Exactly and only the lines from the one with "92.06% | 92.06% |" through the end of the listing are to be transcribed, both ends included.
══ Working data
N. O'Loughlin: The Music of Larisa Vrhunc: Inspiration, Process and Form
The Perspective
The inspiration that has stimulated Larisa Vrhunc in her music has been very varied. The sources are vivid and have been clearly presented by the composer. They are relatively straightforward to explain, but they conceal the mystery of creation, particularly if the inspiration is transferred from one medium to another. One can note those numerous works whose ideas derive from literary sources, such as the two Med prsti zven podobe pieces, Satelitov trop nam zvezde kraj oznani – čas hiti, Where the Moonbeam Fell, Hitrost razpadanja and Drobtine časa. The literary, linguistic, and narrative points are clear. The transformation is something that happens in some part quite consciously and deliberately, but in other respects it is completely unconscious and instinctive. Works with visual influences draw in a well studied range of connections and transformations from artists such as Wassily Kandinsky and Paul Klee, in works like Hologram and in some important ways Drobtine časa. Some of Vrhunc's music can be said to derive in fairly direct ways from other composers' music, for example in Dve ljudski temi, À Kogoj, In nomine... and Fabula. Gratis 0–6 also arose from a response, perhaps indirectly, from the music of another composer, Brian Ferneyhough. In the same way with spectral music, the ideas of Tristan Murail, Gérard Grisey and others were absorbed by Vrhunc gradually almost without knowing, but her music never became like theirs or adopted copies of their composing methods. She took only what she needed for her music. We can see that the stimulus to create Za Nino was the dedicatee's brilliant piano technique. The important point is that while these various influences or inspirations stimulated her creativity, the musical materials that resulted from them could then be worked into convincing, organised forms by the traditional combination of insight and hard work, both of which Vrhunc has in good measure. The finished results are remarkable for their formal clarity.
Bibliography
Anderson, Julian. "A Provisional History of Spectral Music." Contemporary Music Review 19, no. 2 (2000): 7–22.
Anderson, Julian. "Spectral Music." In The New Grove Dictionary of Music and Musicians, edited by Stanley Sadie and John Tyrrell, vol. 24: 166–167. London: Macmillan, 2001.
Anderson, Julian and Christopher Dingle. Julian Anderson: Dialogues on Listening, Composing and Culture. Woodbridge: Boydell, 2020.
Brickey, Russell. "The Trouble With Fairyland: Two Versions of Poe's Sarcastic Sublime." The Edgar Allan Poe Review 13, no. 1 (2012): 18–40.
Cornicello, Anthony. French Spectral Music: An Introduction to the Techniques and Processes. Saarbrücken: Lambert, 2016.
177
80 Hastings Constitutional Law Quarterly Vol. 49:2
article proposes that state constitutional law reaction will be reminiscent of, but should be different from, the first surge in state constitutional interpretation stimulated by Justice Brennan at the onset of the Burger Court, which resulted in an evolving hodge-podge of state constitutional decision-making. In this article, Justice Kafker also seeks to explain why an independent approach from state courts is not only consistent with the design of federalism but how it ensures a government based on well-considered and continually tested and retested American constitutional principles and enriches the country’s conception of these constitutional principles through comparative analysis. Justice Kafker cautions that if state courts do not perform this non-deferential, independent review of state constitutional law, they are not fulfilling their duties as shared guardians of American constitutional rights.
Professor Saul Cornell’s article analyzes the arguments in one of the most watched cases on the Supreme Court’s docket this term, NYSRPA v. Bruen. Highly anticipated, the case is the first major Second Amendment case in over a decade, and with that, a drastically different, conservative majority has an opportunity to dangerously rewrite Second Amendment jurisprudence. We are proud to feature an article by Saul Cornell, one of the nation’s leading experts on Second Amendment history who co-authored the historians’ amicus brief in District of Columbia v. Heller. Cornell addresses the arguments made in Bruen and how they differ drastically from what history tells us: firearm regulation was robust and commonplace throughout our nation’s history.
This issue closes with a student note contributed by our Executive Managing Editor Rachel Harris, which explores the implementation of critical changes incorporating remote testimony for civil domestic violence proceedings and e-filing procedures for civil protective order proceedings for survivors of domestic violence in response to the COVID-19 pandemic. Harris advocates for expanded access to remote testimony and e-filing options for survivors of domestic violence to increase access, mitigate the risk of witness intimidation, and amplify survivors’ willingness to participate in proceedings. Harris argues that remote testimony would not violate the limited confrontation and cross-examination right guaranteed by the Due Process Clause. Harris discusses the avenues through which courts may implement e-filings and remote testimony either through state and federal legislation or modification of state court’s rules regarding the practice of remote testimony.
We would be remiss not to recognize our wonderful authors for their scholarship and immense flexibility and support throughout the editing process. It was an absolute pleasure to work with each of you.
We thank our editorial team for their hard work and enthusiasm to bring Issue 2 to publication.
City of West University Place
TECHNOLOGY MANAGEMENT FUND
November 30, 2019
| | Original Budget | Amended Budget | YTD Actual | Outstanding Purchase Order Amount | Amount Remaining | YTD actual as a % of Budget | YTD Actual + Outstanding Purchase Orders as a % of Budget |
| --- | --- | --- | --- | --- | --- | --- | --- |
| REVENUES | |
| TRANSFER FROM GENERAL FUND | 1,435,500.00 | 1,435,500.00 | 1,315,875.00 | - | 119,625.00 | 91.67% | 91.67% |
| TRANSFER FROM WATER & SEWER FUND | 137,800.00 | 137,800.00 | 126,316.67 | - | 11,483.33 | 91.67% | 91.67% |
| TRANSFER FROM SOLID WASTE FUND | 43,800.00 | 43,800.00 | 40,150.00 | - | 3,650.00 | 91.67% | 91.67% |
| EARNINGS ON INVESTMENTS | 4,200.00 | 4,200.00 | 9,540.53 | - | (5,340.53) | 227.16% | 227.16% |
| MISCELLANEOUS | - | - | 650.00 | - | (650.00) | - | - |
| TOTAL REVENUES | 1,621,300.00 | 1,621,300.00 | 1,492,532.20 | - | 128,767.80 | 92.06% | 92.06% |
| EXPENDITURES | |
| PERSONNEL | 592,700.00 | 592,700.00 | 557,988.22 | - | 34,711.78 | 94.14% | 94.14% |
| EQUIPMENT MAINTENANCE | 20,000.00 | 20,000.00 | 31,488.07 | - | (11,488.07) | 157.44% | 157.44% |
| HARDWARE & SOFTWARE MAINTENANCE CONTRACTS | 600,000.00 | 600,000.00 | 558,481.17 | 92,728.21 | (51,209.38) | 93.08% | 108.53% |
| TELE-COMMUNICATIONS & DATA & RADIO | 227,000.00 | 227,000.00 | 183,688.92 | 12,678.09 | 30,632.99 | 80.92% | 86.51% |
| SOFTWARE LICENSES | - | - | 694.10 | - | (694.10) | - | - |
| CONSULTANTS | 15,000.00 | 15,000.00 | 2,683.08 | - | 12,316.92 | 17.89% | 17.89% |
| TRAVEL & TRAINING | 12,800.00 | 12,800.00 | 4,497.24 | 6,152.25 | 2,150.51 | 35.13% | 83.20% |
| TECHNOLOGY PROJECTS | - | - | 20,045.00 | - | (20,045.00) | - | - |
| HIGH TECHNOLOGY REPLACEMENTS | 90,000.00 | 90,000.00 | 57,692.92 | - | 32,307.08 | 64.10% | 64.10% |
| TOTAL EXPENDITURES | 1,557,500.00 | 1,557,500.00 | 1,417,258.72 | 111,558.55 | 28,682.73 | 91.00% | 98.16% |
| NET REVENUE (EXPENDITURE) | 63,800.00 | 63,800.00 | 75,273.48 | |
════
### [Solution for this problem]
| TOTAL REVENUES | 1,621,300.00 | 1,621,300.00 | 1,492,532.20 | - | 128,767.80 | 92.06% | 92.06% |
| EXPENDITURES | |
| PERSONNEL | 592,700.00 | 592,700.00 | 557,988.22 | - | 34,711.78 | 94.14% | 94.14% |
| EQUIPMENT MAINTENANCE | 20,000.00 | 20,000.00 | 31,488.07 | - | (11,488.07) | 157.44% | 157.44% |
| HARDWARE & SOFTWARE MAINTENANCE CONTRACTS | 600,000.00 | 600,000.00 | 558,481.17 | 92,728.21 | (51,209.38) | 93.08% | 108.53% |
| TELE-COMMUNICATIONS & DATA & RADIO | 227,000.00 | 227,000.00 | 183,688.92 | 12,678.09 | 30,632.99 | 80.92% | 86.51% |
| SOFTWARE LICENSES | - | - | 694.10 | - | (694.10) | - | - |
| CONSULTANTS | 15,000.00 | 15,000.00 | 2,683.08 | - | 12,316.92 | 17.89% | 17.89% |
| TRAVEL & TRAINING | 12,800.00 | 12,800.00 | 4,497.24 | 6,152.25 | 2,150.51 | 35.13% | 83.20% |
| TECHNOLOGY PROJECTS | - | - | 20,045.00 | - | (20,045.00) | - | - |
| HIGH TECHNOLOGY REPLACEMENTS | 90,000.00 | 90,000.00 | 57,692.92 | - | 32,307.08 | 64.10% | 64.10% |
| TOTAL EXPENDITURES | 1,557,500.00 | 1,557,500.00 | 1,417,258.72 | 111,558.55 | 28,682.73 | 91.00% | 98.16% |
| NET REVENUE (EXPENDITURE) | 63,800.00 | 63,800.00 | 75,273.48 | |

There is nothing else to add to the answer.